━━━━━ RAW DATA ━━━━━

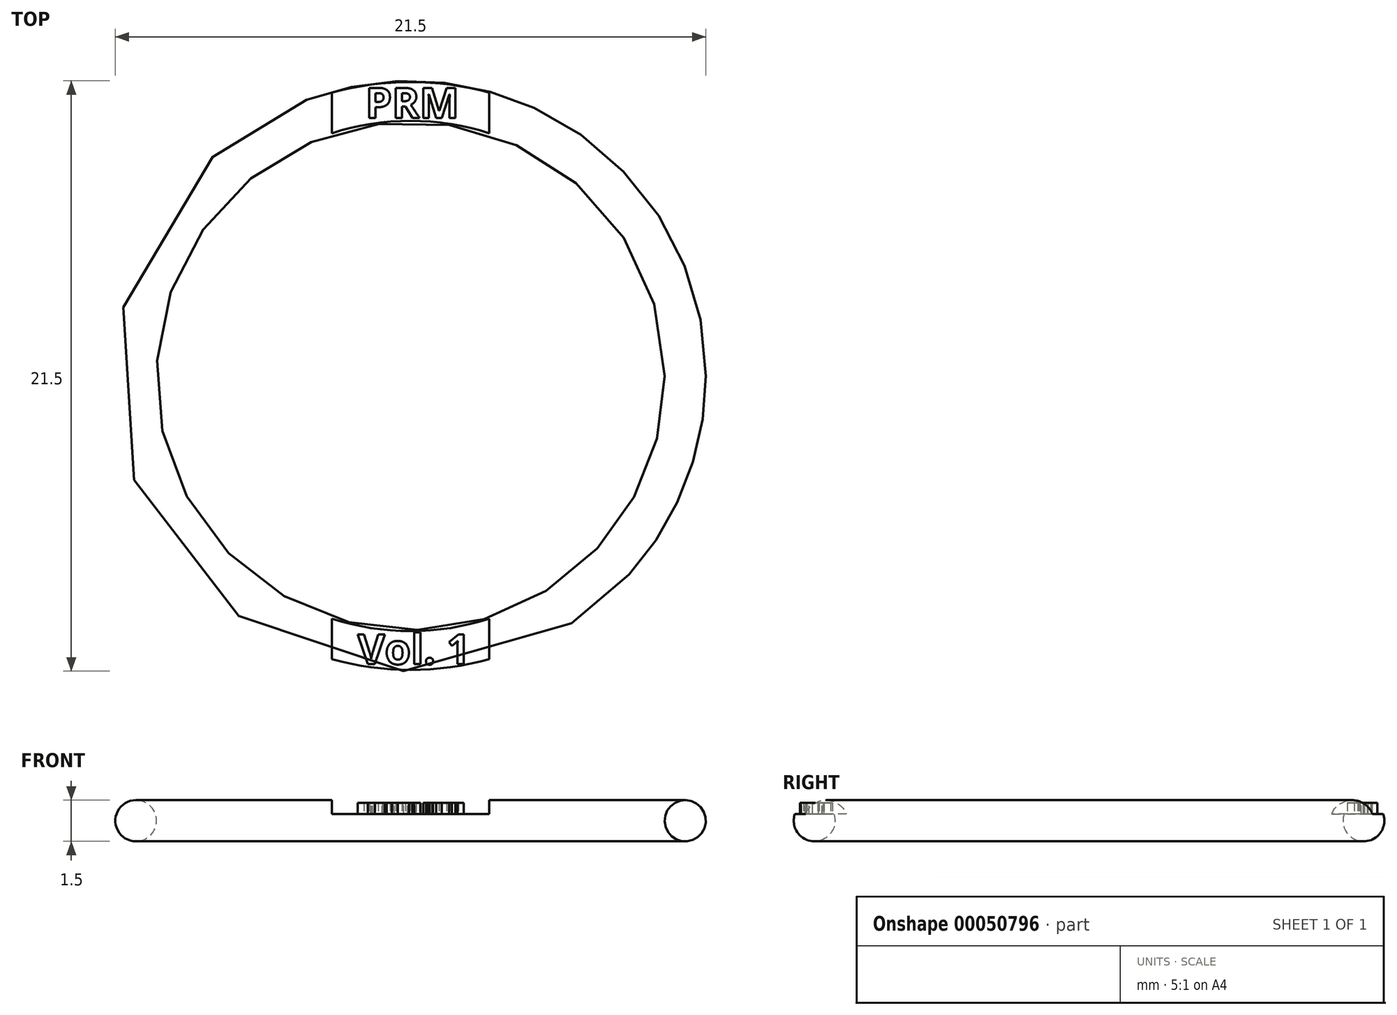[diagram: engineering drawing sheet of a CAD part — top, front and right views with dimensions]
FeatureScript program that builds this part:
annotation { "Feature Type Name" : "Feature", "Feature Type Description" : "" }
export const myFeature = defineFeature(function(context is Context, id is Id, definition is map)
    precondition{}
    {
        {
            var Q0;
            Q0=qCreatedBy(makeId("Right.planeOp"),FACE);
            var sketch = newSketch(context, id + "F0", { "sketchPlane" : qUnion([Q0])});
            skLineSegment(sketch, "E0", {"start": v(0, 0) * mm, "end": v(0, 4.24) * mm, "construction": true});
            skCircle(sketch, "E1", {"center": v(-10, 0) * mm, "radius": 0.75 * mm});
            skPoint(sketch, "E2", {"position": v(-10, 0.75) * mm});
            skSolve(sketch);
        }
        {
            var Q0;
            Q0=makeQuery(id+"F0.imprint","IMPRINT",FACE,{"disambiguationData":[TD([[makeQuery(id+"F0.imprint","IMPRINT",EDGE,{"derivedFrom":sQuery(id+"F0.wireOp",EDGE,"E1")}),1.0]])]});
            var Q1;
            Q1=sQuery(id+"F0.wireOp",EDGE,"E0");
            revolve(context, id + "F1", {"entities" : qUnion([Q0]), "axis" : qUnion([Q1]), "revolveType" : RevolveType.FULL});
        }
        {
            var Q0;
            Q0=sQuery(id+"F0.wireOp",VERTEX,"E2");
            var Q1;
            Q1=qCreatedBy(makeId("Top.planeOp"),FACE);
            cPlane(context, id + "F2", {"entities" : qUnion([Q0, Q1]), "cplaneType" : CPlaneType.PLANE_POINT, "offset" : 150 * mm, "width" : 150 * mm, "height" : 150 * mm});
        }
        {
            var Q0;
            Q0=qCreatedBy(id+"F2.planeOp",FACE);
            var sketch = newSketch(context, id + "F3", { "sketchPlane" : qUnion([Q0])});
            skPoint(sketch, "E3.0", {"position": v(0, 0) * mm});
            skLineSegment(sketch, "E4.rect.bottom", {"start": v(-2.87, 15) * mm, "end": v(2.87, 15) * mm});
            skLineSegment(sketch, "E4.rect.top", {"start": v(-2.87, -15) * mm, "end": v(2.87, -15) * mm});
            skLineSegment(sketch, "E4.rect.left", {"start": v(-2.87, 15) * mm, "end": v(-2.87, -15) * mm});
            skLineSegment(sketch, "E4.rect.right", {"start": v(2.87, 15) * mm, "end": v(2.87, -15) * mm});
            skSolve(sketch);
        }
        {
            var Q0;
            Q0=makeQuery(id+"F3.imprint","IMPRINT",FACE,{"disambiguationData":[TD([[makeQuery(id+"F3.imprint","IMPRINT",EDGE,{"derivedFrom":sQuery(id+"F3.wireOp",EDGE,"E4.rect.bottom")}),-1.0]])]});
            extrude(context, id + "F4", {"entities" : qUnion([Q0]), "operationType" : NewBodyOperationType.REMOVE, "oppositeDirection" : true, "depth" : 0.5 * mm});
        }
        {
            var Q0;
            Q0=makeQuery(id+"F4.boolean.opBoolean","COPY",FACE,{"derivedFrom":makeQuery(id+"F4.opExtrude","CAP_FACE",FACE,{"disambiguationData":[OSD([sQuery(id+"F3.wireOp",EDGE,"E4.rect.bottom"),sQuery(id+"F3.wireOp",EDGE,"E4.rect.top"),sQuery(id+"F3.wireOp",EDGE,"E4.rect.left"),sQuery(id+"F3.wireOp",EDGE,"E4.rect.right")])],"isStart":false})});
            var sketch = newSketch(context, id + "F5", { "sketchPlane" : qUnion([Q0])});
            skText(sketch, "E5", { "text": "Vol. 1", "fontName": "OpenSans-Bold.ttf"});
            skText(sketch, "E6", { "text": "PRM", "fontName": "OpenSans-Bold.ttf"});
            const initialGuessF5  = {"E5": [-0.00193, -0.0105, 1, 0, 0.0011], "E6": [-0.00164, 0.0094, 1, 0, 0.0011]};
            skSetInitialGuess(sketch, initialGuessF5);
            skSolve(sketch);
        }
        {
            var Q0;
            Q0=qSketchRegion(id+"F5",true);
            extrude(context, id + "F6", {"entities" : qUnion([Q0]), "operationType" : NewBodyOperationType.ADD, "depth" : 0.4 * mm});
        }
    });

━━━━━
━━━━━ RAW DATA ━━━━━

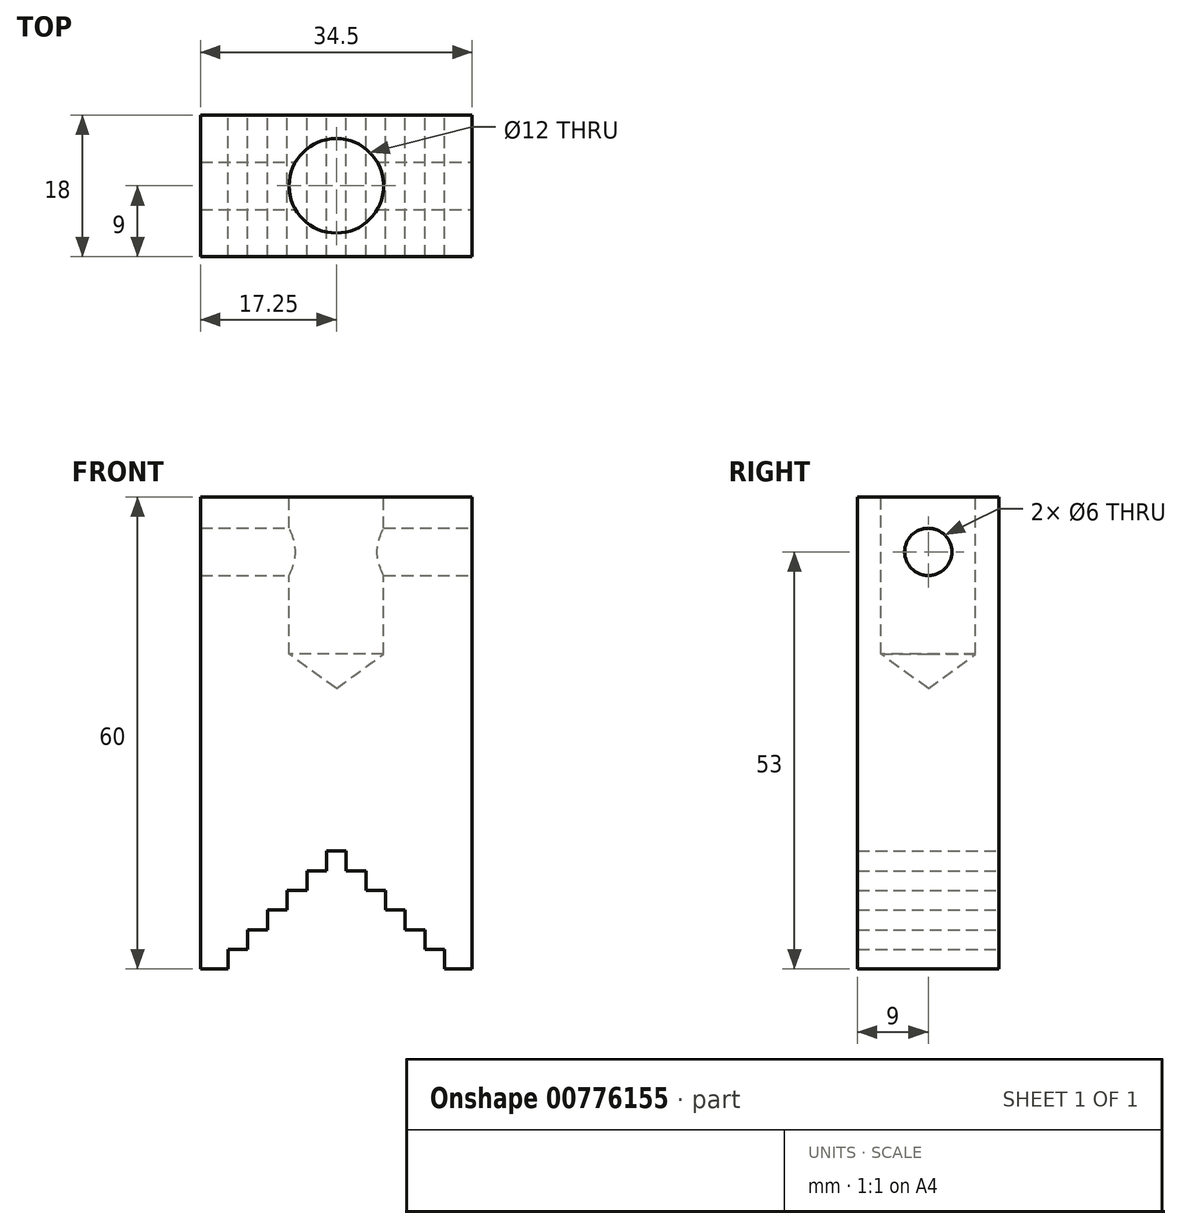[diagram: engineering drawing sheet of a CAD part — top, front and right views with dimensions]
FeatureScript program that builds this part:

━━━━━

WHAT TO PRODUCE:
How many lines in the records contain the string "sketchPlane"? Reply with the number alone.

RESULT OF THIS TASK:
3